Directions for this task:
The copy you return should hold every record below word for word and no images.

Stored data
-- -- --

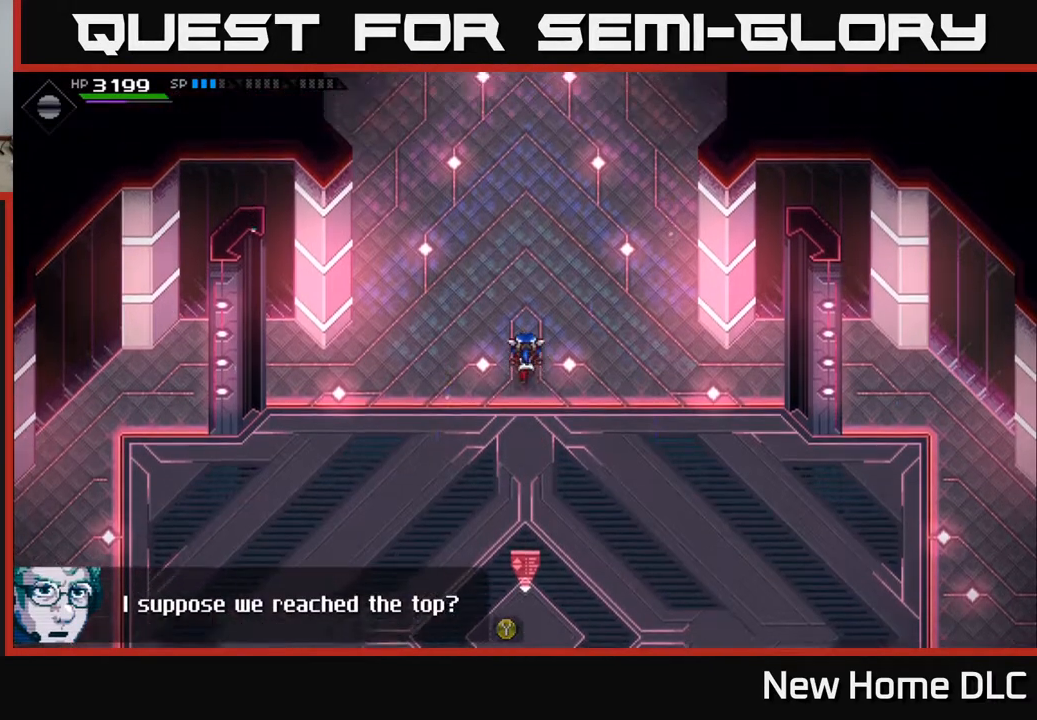
{"buttons": [], "left_stick": "up", "right_stick": "center", "events": []}
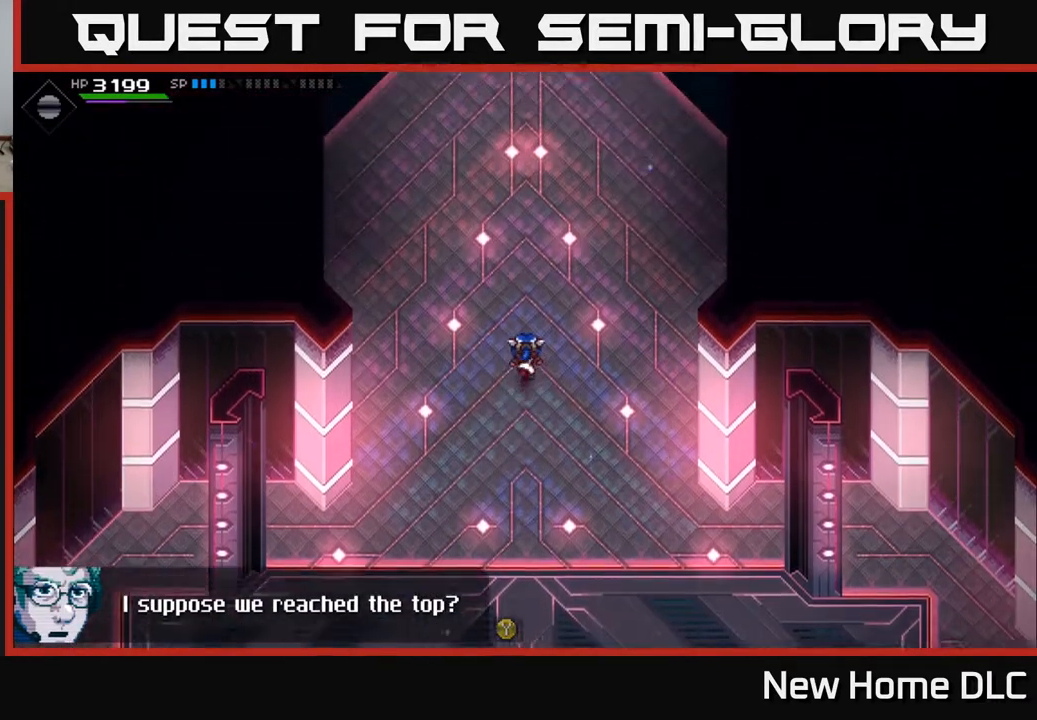
{"buttons": [], "left_stick": "up", "right_stick": "center", "events": [[83, "Y", "down"], [183, "Y", "up"]]}
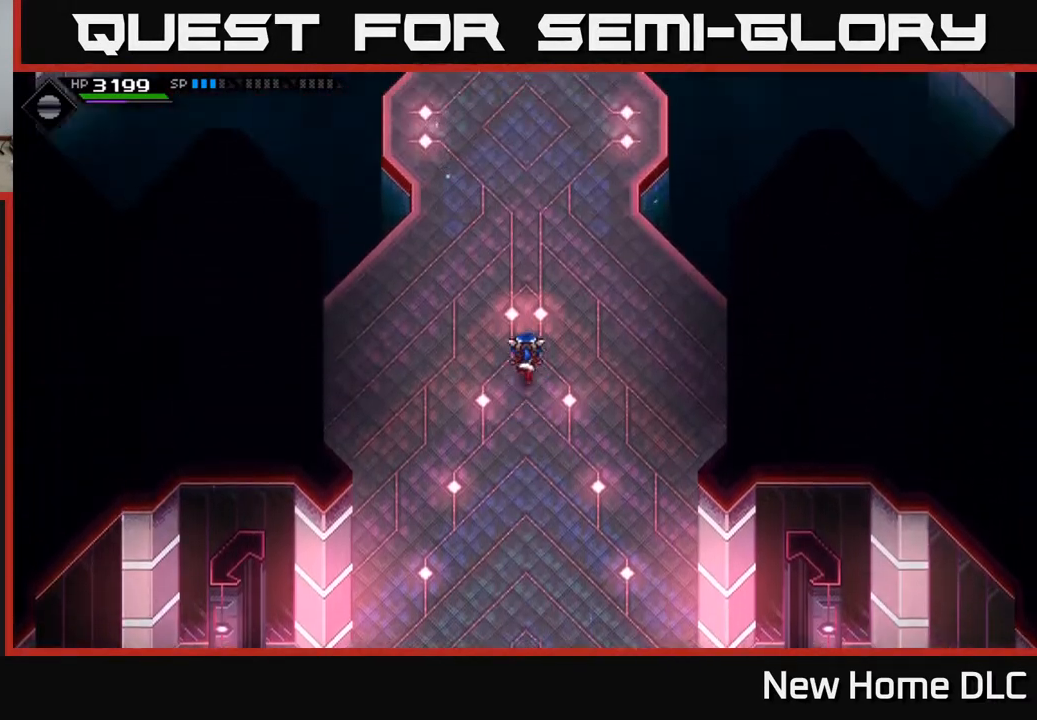
{"buttons": [], "left_stick": "up", "right_stick": "center", "events": []}
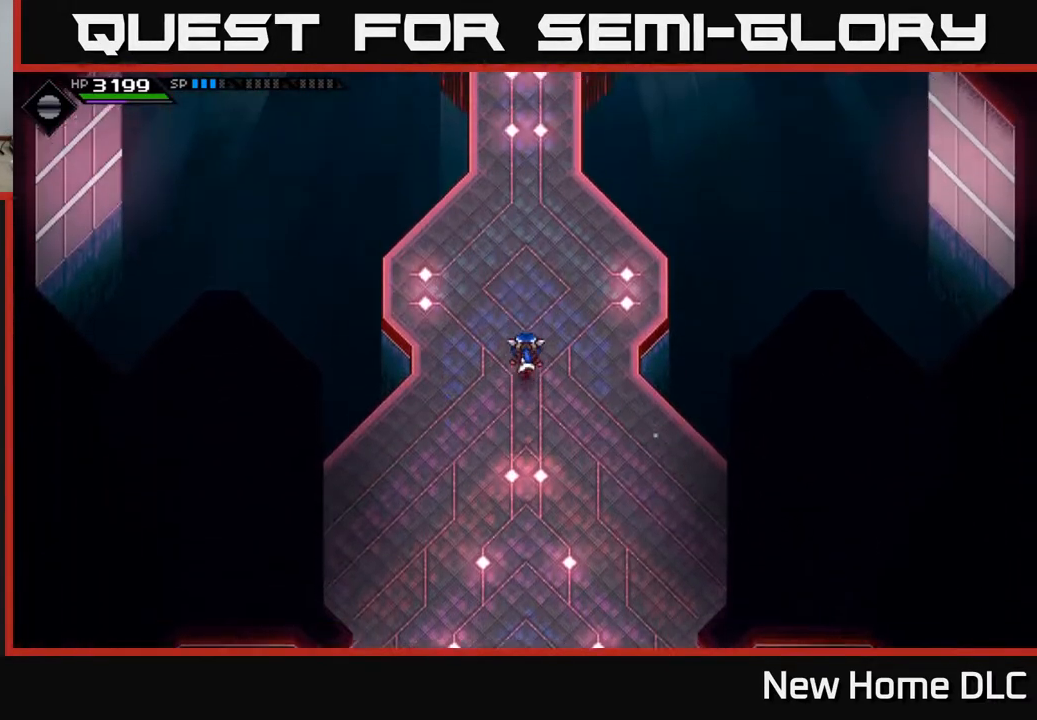
{"buttons": [], "left_stick": "up", "right_stick": "center", "events": []}
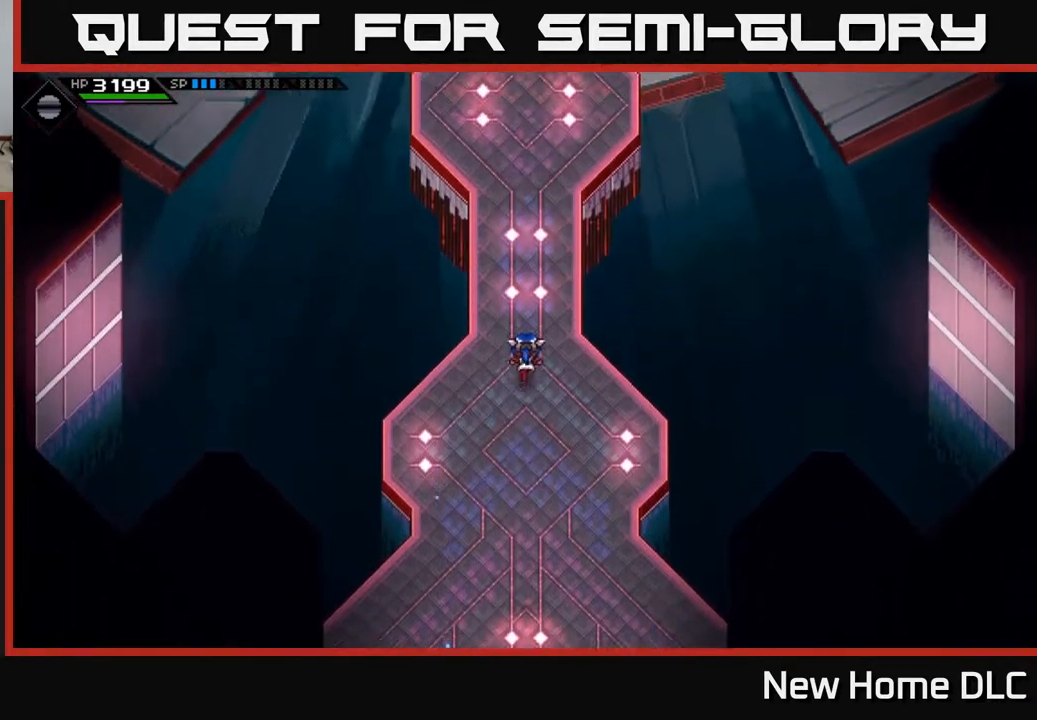
{"buttons": [], "left_stick": "up", "right_stick": "center", "events": []}
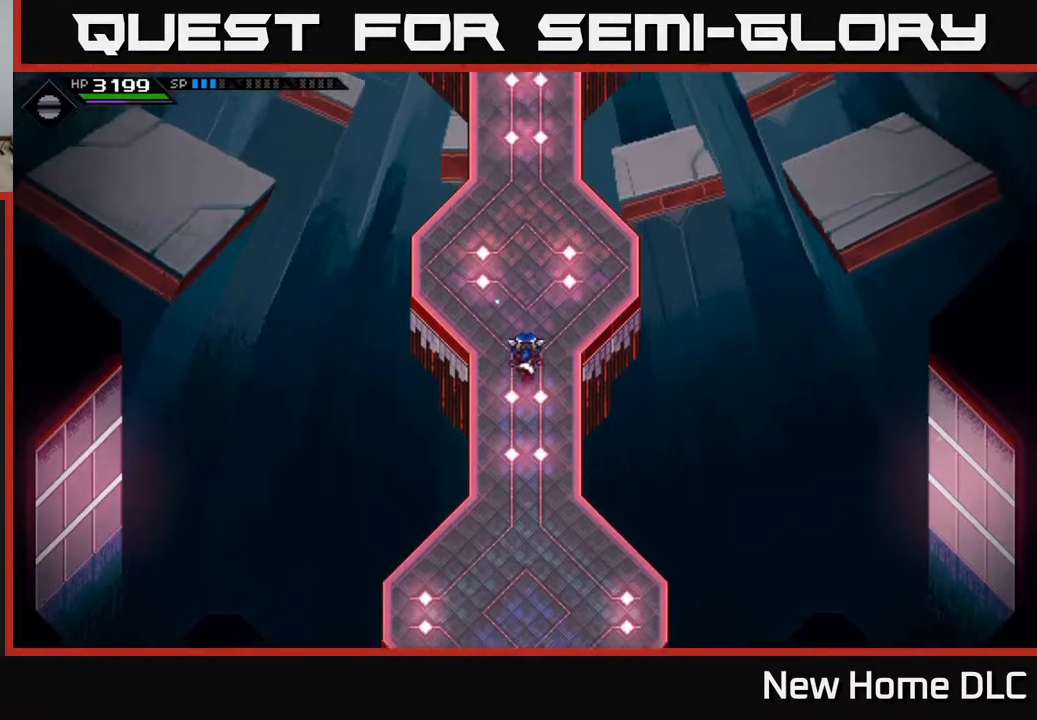
{"buttons": [], "left_stick": "up", "right_stick": "center", "events": []}
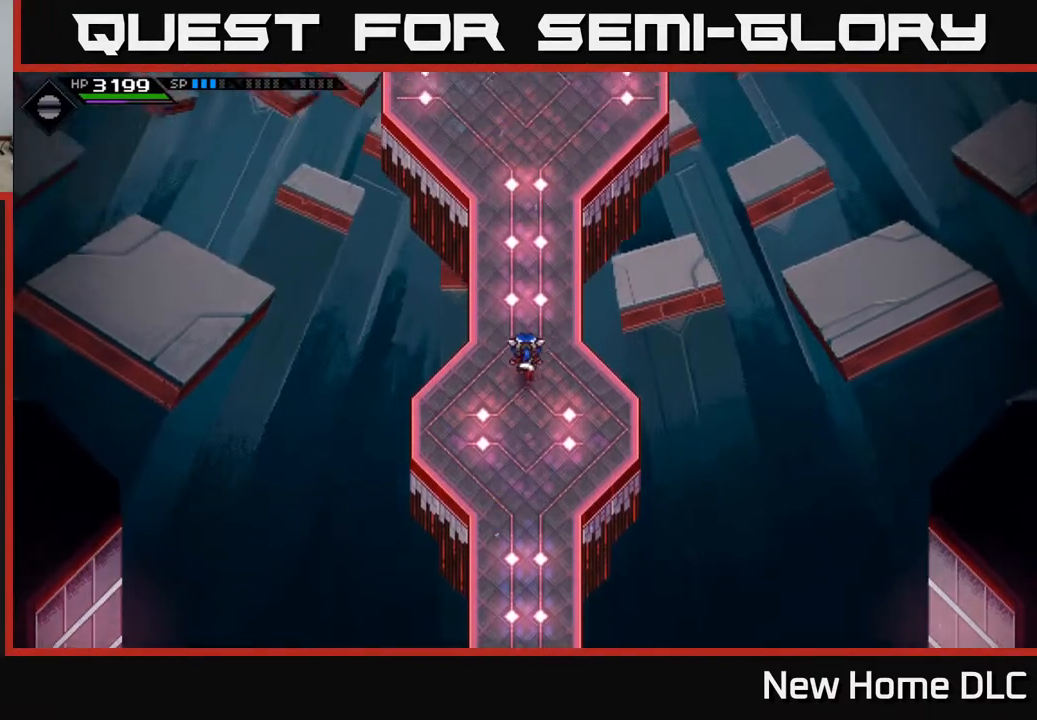
{"buttons": [], "left_stick": "up", "right_stick": "center", "events": []}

-- -- --

Exercise solution:
{"buttons": [], "left_stick": "up", "right_stick": "center", "events": []}
{"buttons": [], "left_stick": "up", "right_stick": "center", "events": [[83, "Y", "down"], [183, "Y", "up"]]}
{"buttons": [], "left_stick": "up", "right_stick": "center", "events": []}
{"buttons": [], "left_stick": "up", "right_stick": "center", "events": []}
{"buttons": [], "left_stick": "up", "right_stick": "center", "events": []}
{"buttons": [], "left_stick": "up", "right_stick": "center", "events": []}
{"buttons": [], "left_stick": "up", "right_stick": "center", "events": []}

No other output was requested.